Unsurprisingly, the term “unstructured data” can be interpreted to mean very different things in different scenarios. We, therefore, need to clarify what exactly what we’re talking about so we can stay on the same page.
If you asked your English Professor, unstructured data would refer to some data that has absolutely no structure – literally “without structure”.
Take natural language, for example. To your English Professor, it’s structured data as follows many strict rules like grammar, punctuation, and spelling.
Paradoxically, in the realm of computer science, natural language is considered unstructured data.
As described earlier, your Data Scientist would tell you unstructured data just means that the data isn’t pre-defined or stored in a structured database format. Instead, it actualises in very complex manner. Like natural language – which is merely guided by the language’s laws.
Q2. Are receipts structured or unstructured?
Receipts and invoices may seem to be in a bit of a grey area. The different documents have similar basic structures and content, containing constant and necessary data points like:
- Total amount
- Vendor name
They begin to vary with the layout and other variable data, such as discounts, line items, more dates, branding, etc.
When you get your hands on receipt data it doesn’t fit neatly into nice wee standardised table formats (as you expect structured data to).
Also, receipts are often initially stored as image files – certainly placing them into the unstructured data category.
However, sometimes they’re considered what’s called “semi-structured” data, due to their relative simplicity and somewhat consistency of the data inside the document coupled with how easy it is for us humans to understand. You should know that it is, however, debatable.
Q3. What does AI have to do with unstructured data?
Computers are built to deal with numbers and thus structured data. Not unstructured data.
AI technology is more advanced than traditional computing and is finding new ways that are proving to be useful for getting unstructured into a more computer-friendly and manageable state.
It’s like a friendly robot arriving to clean up my wardrobe.
A variety of AI technologies is emerging for handling unstructured data e.g.,
- NLP for extracting information out of text (like emails, social media text, articles, business documents).
- Speech-to-text conversion (for transforming audio speed in text)
- Pattern recognition algorithms (for identifying and enabling categorising of objects – e.g., people, animals, biomedical data, and much more).
At its core, AI is being used for these 2 main purposes in unstructured data:
Data Management – AI has the power to process unstructured data and transform it into structured data.
Data Quality – AI can be to increase the quality of the data, through ‘pre-processing’ filtering and ‘post-processing’ enrichment of the data.

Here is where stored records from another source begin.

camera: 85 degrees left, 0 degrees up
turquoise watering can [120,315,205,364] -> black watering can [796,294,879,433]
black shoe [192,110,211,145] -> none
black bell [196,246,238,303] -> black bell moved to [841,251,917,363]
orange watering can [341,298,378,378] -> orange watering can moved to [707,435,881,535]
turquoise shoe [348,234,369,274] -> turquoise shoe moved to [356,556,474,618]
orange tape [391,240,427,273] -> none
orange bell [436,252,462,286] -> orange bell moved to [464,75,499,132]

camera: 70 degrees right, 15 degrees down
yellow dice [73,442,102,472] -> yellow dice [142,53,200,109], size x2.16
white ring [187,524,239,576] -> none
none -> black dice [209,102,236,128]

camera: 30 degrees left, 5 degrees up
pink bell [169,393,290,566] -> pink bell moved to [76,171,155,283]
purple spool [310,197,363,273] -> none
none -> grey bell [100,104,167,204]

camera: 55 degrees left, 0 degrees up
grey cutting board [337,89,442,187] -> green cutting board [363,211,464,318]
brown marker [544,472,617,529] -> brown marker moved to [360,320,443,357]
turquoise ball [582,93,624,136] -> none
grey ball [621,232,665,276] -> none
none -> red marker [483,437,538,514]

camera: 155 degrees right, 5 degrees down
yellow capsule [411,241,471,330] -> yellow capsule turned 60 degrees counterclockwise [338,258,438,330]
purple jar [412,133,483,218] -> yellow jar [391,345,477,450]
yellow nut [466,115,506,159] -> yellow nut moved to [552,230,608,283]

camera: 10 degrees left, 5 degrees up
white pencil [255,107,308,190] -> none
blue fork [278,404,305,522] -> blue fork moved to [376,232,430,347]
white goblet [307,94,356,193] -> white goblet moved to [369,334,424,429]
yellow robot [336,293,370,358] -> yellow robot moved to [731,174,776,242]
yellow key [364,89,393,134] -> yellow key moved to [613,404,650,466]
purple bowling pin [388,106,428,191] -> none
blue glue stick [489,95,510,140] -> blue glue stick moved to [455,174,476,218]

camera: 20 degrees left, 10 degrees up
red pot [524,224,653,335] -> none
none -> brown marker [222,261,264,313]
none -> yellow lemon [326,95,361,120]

Q4. Why is Unstructured Text Data Important in Decision Making?
Processing unstructured data is especially important when we want to know about the context and sentiment (e.g., emotions) of text. Textual disambiguation is incredibly valuable because it allows text to be put into a structured database and then used for decision-making.
We want to use the information to gain insights at scales that we could never have even come close to before (i.e., without AI and computers).
Imagine making business decisions based upon 10-20% of existing digital data. Well, most companies don’t need to imagine. The reality is, without utilizing the right tools to handle unstructured data you’re limited to merely structured data.
This hugely decreases your ability to make confident and optimal decisions. Imagine being able to make use of 8x that amount of data, and often a richer more natural kind of data too. Well, that’s what this wave of innovation for unstructured data processing technologies enables you to do.
Get in touch now if you want to you are working on any OCR receipt scanning or other unstructured text data projects. My booking link is here.
In case you were curious
I spent the rest of my morning wiping out my drawers, folding my clothes, and shoeing away ants. By 11am I was able to find the space in my brain to decide what to wear.
With the help of an AI robot, I could’ve got on with my day 2 hours earlier, and probably chosen a better outfit.